In total, how many lines of the data contain the word "section"? Only that number is wanted.

Dataset excerpt =>
........

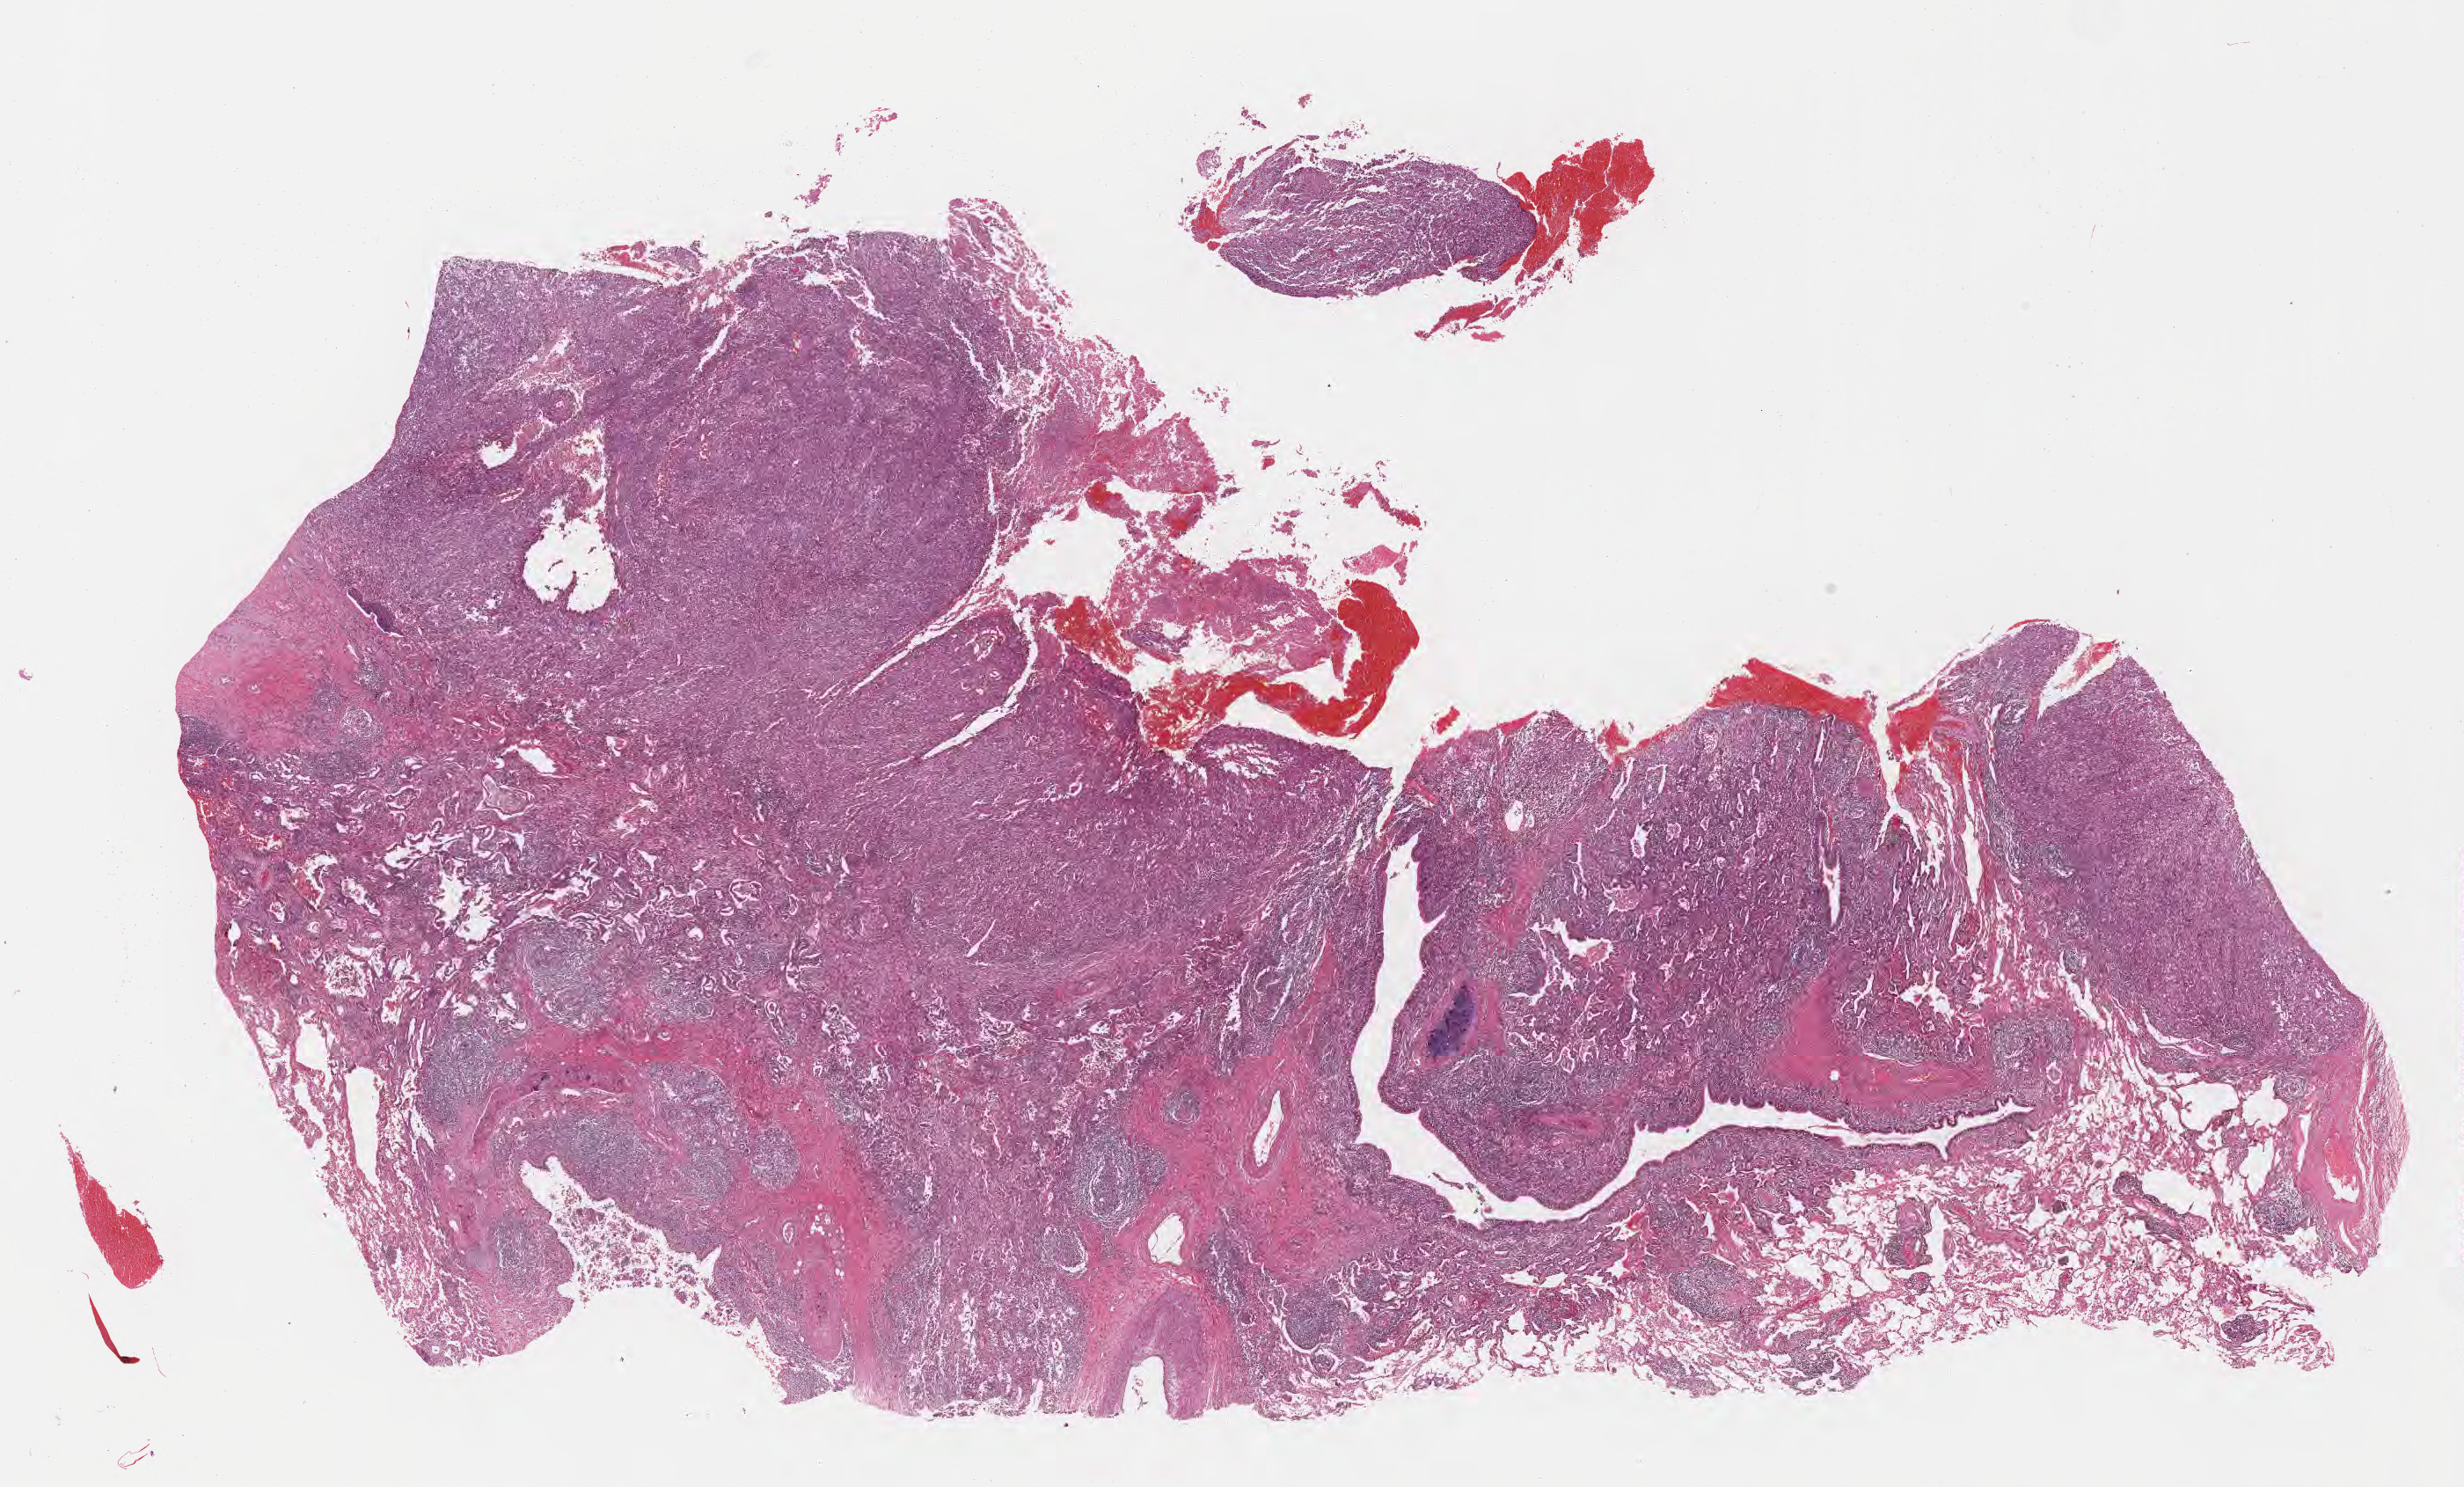
Whole-slide image, haematoxylin and eosin stain, shown as a low-resolution overview of the whole scanned area (about 22.6 x 13.7 mm), FFPE section, primary tumor, anatomic site: lower lobe of left lung. Patient: female, 79 years old. Composition of this section per pathologist review: tumor cells 90%, tumor nuclei 70%, stromal cells 0%, necrosis 0%, normal cells 10%. Infiltration values recorded for this section: lymphocyte infiltration 0%, monocyte infiltration 0%, neutrophil infiltration 0%.
* section: top of the tissue portion
* histologic diagnosis: Adenocarcinoma, NOS
* AJCC pathologic stage: Stage IIIA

........

Answer box =>
2